When facilities deal with oil and influent control of SS in the pretreatment, the operation management point of the anaerobic method can be said to be an input load and inflow water pH into the reactor tank. From a fail safe point of view, the measurement of pH is required for the installation of some equipment. (example of installation location: an acid product tank, a reactor tank inflow piping or circulating water piping). In addition, the measurement of the amount of gas generation, CODcr, in the treated water and VFA (organic acid) concentration are performed as management. However, the operation situation is mainly checked by VFA because CODcr may include the influence of the ingredient’s color. Input load of VFA needs to be adjusted not to exceed a maximum of 200 mg/l. The result of treated water of an actual facility is shown in Fig. 4. VFA clears the management value sufficiently in the mean value. If standard deviation is included, some facilities exceed cautious concentration. In such scenario, monitoring is conducted, such as an increase in analysis frequency. Furthermore, when feasible, load adjustment is done even for short term. In addition to daily management, at least a monthly bacterial load (height) retained in the reactor tank needs to be measured and any change is monitored.

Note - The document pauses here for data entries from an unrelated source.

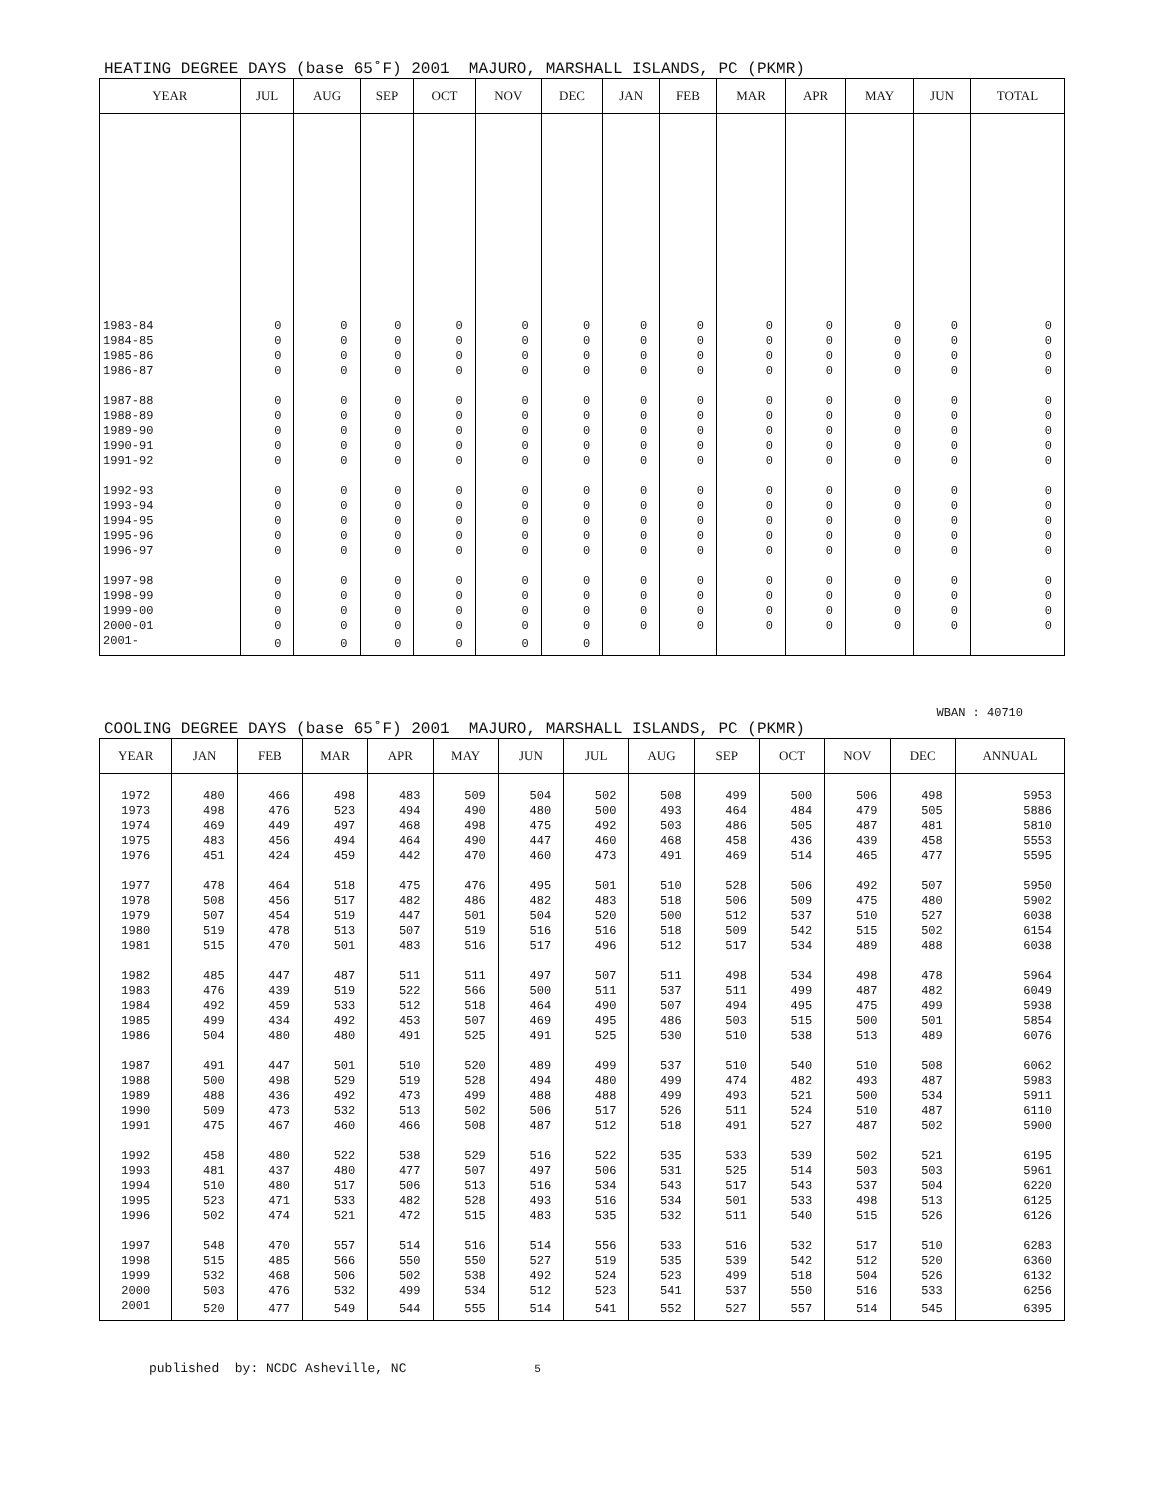HEATING DEGREE DAYS (base 65˚F) 2001 MAJURO, MARSHALL ISLANDS, PC (PKMR)
| YEAR | JUL | AUG | SEP | OCT | NOV | DEC | JAN | FEB | MAR | APR | MAY | JUN | TOTAL |
| --- | --- | --- | --- | --- | --- | --- | --- | --- | --- | --- | --- | --- | --- |
| 1983-84 | 0 | 0 | 0 | 0 | 0 | 0 | 0 | 0 | 0 | 0 | 0 | 0 | 0 |
| 1984-85 | 0 | 0 | 0 | 0 | 0 | 0 | 0 | 0 | 0 | 0 | 0 | 0 | 0 |
| 1985-86 | 0 | 0 | 0 | 0 | 0 | 0 | 0 | 0 | 0 | 0 | 0 | 0 | 0 |
| 1986-87 | 0 | 0 | 0 | 0 | 0 | 0 | 0 | 0 | 0 | 0 | 0 | 0 | 0 |
| 1987-88 | 0 | 0 | 0 | 0 | 0 | 0 | 0 | 0 | 0 | 0 | 0 | 0 | 0 |
| 1988-89 | 0 | 0 | 0 | 0 | 0 | 0 | 0 | 0 | 0 | 0 | 0 | 0 | 0 |
| 1989-90 | 0 | 0 | 0 | 0 | 0 | 0 | 0 | 0 | 0 | 0 | 0 | 0 | 0 |
| 1990-91 | 0 | 0 | 0 | 0 | 0 | 0 | 0 | 0 | 0 | 0 | 0 | 0 | 0 |
| 1991-92 | 0 | 0 | 0 | 0 | 0 | 0 | 0 | 0 | 0 | 0 | 0 | 0 | 0 |
| 1992-93 | 0 | 0 | 0 | 0 | 0 | 0 | 0 | 0 | 0 | 0 | 0 | 0 | 0 |
| 1993-94 | 0 | 0 | 0 | 0 | 0 | 0 | 0 | 0 | 0 | 0 | 0 | 0 | 0 |
| 1994-95 | 0 | 0 | 0 | 0 | 0 | 0 | 0 | 0 | 0 | 0 | 0 | 0 | 0 |
| 1995-96 | 0 | 0 | 0 | 0 | 0 | 0 | 0 | 0 | 0 | 0 | 0 | 0 | 0 |
| 1996-97 | 0 | 0 | 0 | 0 | 0 | 0 | 0 | 0 | 0 | 0 | 0 | 0 | 0 |
| 1997-98 | 0 | 0 | 0 | 0 | 0 | 0 | 0 | 0 | 0 | 0 | 0 | 0 | 0 |
| 1998-99 | 0 | 0 | 0 | 0 | 0 | 0 | 0 | 0 | 0 | 0 | 0 | 0 | 0 |
| 1999-00 | 0 | 0 | 0 | 0 | 0 | 0 | 0 | 0 | 0 | 0 | 0 | 0 | 0 |
| 2000-01 | 0 | 0 | 0 | 0 | 0 | 0 | 0 | 0 | 0 | 0 | 0 | 0 | 0 |
| 2001- | 0 | 0 | 0 | 0 | 0 | 0 | | | | | | | |
WBAN : 40710
COOLING DEGREE DAYS (base 65˚F) 2001 MAJURO, MARSHALL ISLANDS, PC (PKMR)
| YEAR | JAN | FEB | MAR | APR | MAY | JUN | JUL | AUG | SEP | OCT | NOV | DEC | ANNUAL |
| --- | --- | --- | --- | --- | --- | --- | --- | --- | --- | --- | --- | --- | --- |
| 1972 | 480 | 466 | 498 | 483 | 509 | 504 | 502 | 508 | 499 | 500 | 506 | 498 | 5953 |
| 1973 | 498 | 476 | 523 | 494 | 490 | 480 | 500 | 493 | 464 | 484 | 479 | 505 | 5886 |
| 1974 | 469 | 449 | 497 | 468 | 498 | 475 | 492 | 503 | 486 | 505 | 487 | 481 | 5810 |
| 1975 | 483 | 456 | 494 | 464 | 490 | 447 | 460 | 468 | 458 | 436 | 439 | 458 | 5553 |
| 1976 | 451 | 424 | 459 | 442 | 470 | 460 | 473 | 491 | 469 | 514 | 465 | 477 | 5595 |
| 1977 | 478 | 464 | 518 | 475 | 476 | 495 | 501 | 510 | 528 | 506 | 492 | 507 | 5950 |
| 1978 | 508 | 456 | 517 | 482 | 486 | 482 | 483 | 518 | 506 | 509 | 475 | 480 | 5902 |
| 1979 | 507 | 454 | 519 | 447 | 501 | 504 | 520 | 500 | 512 | 537 | 510 | 527 | 6038 |
| 1980 | 519 | 478 | 513 | 507 | 519 | 516 | 516 | 518 | 509 | 542 | 515 | 502 | 6154 |
| 1981 | 515 | 470 | 501 | 483 | 516 | 517 | 496 | 512 | 517 | 534 | 489 | 488 | 6038 |
| 1982 | 485 | 447 | 487 | 511 | 511 | 497 | 507 | 511 | 498 | 534 | 498 | 478 | 5964 |
| 1983 | 476 | 439 | 519 | 522 | 566 | 500 | 511 | 537 | 511 | 499 | 487 | 482 | 6049 |
| 1984 | 492 | 459 | 533 | 512 | 518 | 464 | 490 | 507 | 494 | 495 | 475 | 499 | 5938 |
| 1985 | 499 | 434 | 492 | 453 | 507 | 469 | 495 | 486 | 503 | 515 | 500 | 501 | 5854 |
| 1986 | 504 | 480 | 480 | 491 | 525 | 491 | 525 | 530 | 510 | 538 | 513 | 489 | 6076 |
| 1987 | 491 | 447 | 501 | 510 | 520 | 489 | 499 | 537 | 510 | 540 | 510 | 508 | 6062 |
| 1988 | 500 | 498 | 529 | 519 | 528 | 494 | 480 | 499 | 474 | 482 | 493 | 487 | 5983 |
| 1989 | 488 | 436 | 492 | 473 | 499 | 488 | 488 | 499 | 493 | 521 | 500 | 534 | 5911 |
| 1990 | 509 | 473 | 532 | 513 | 502 | 506 | 517 | 526 | 511 | 524 | 510 | 487 | 6110 |
| 1991 | 475 | 467 | 460 | 466 | 508 | 487 | 512 | 518 | 491 | 527 | 487 | 502 | 5900 |
| 1992 | 458 | 480 | 522 | 538 | 529 | 516 | 522 | 535 | 533 | 539 | 502 | 521 | 6195 |
| 1993 | 481 | 437 | 480 | 477 | 507 | 497 | 506 | 531 | 525 | 514 | 503 | 503 | 5961 |
| 1994 | 510 | 480 | 517 | 506 | 513 | 516 | 534 | 543 | 517 | 543 | 537 | 504 | 6220 |
| 1995 | 523 | 471 | 533 | 482 | 528 | 493 | 516 | 534 | 501 | 533 | 498 | 513 | 6125 |
| 1996 | 502 | 474 | 521 | 472 | 515 | 483 | 535 | 532 | 511 | 540 | 515 | 526 | 6126 |
| 1997 | 548 | 470 | 557 | 514 | 516 | 514 | 556 | 533 | 516 | 532 | 517 | 510 | 6283 |
| 1998 | 515 | 485 | 566 | 550 | 550 | 527 | 519 | 535 | 539 | 542 | 512 | 520 | 6360 |
| 1999 | 532 | 468 | 506 | 502 | 538 | 492 | 524 | 523 | 499 | 518 | 504 | 526 | 6132 |
| 2000 | 503 | 476 | 532 | 499 | 534 | 512 | 523 | 541 | 537 | 550 | 516 | 533 | 6256 |
| 2001 | 520 | 477 | 549 | 544 | 555 | 514 | 541 | 552 | 527 | 557 | 514 | 545 | 6395 |
published by: NCDC Asheville, NC 5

Fig.4 Results of Effluent CODcr and VFA
Fig.4 Results of Effluent CODcr and VFA

Finally

The anaerobic treatment salvages energy in the form of methane gas. Other possible ways to recover energy is through production of electricity (co-generation of exhaust heat recovery) by micro-gas turbine and fuel battery. However, to date, when anaerobic treatment is employed on the disposal of beverage plant effluent, in most cases, energy is recovered in stream because of the problem in the change and scale of gas generation. On the other hand, residues from coffee and tea, depending on thefactory, are generated. They are considered biomass resources. When treated anaerobically, the method differs from the ones introduced in this paper. If these lees are treated anaerobically, the amount of BIOS will increase, and it is thought that electric power regained progresses together with the development of methane gas storage equipment.